Received 29 July 2015; Revised 30 October 2015; Accepted 3 November 2015

Academic Editor: Huixiao Hong

Copyright © 2015 Vladislav Victorovich Khrustalev et al. This is an open access article distributed under the Creative Commons Attribution License, which permits unrestricted use, distribution, and reproduction in any medium, provided the original work is properly cited.
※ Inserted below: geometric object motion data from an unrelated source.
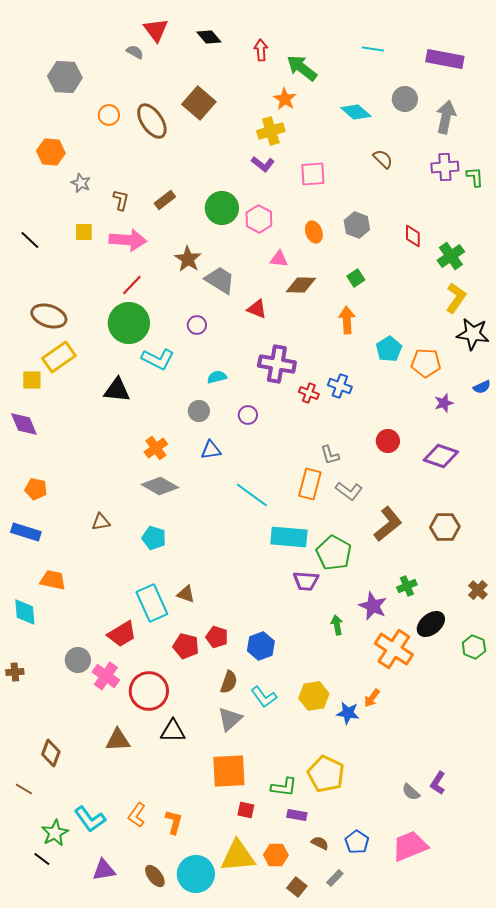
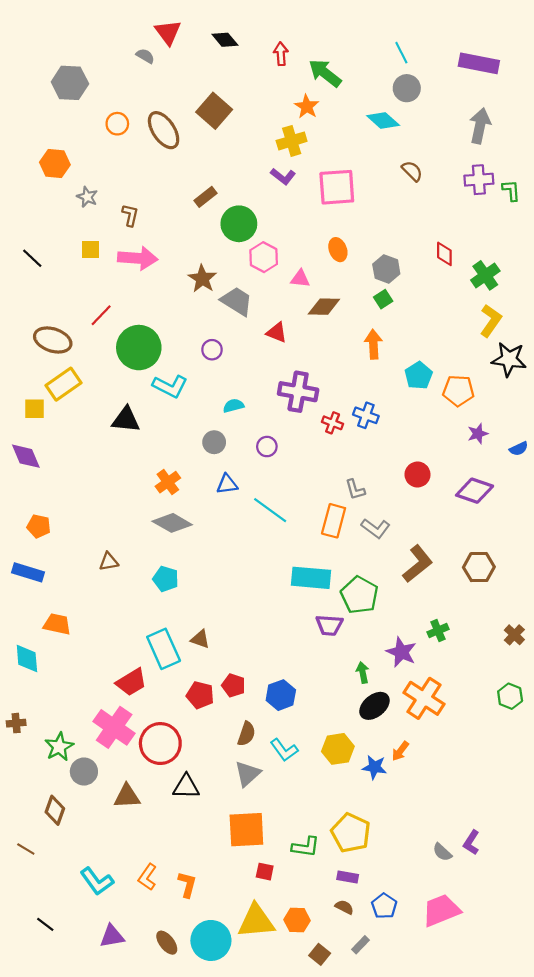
cyan line: (373, 49) -> (401, 53), turned 55
gray circle: (405, 99) -> (407, 88), moved
pink square: (313, 174) -> (337, 187), size x1.4
brown rectangle: (165, 200) -> (206, 197), moved
pink hexagon: (259, 219) -> (264, 257), moved
gray hexagon: (357, 225) -> (386, 269), moved
red line: (132, 285) -> (101, 315), moved
blue semicircle: (482, 387) -> (519, 449), moved
cyan line: (252, 495) -> (270, 510), moved
black ellipse: (431, 624) -> (374, 706), moved
gray circle: (78, 660) -> (84, 772), moved
pink cross: (106, 676) -> (114, 727), size x1.4
purple rectangle: (297, 815) -> (348, 877), moved
green star: (55, 833) -> (59, 747), moved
Heterogeneities in nucleotide content distribution along the length of Zaire ebolavirus and Marburg virus genomes have been analyzed. Results showed that there is asymmetric mutational A-pressure in the majority of Zaire ebolavirus genes; there is mutational AC-pressure in the coding region of the matrix protein VP40, probably, caused by its high expression at the end of the infection process; there is also AC-pressure in the 3′-part of the nucleoprotein (NP) coding gene associated with low amount of secondary structure formed by the 3′-part of its mRNA; in the middle of the glycoprotein (GP) coding gene that kind of mutational bias is linked with the high amount of secondary structure formed by the corresponding fragment of RNA negative (−) strand; there is relatively symmetric mutational AU-pressure in the polymerase (Pol) coding gene caused by its low expression level. In Marburg virus all genes, including C-rich fragment of GP coding region, demonstrate asymmetric mutational A-bias, while the last gene (Pol) demonstrates more symmetric mutational AU-pressure. The hypothesis of a newly synthesized RNA negative (−) strand shielding by complementary fragments of mRNAs has been described in this work: shielded fragments of RNA negative (−) strand should be better protected from oxidative damage and prone to ADAR-editing.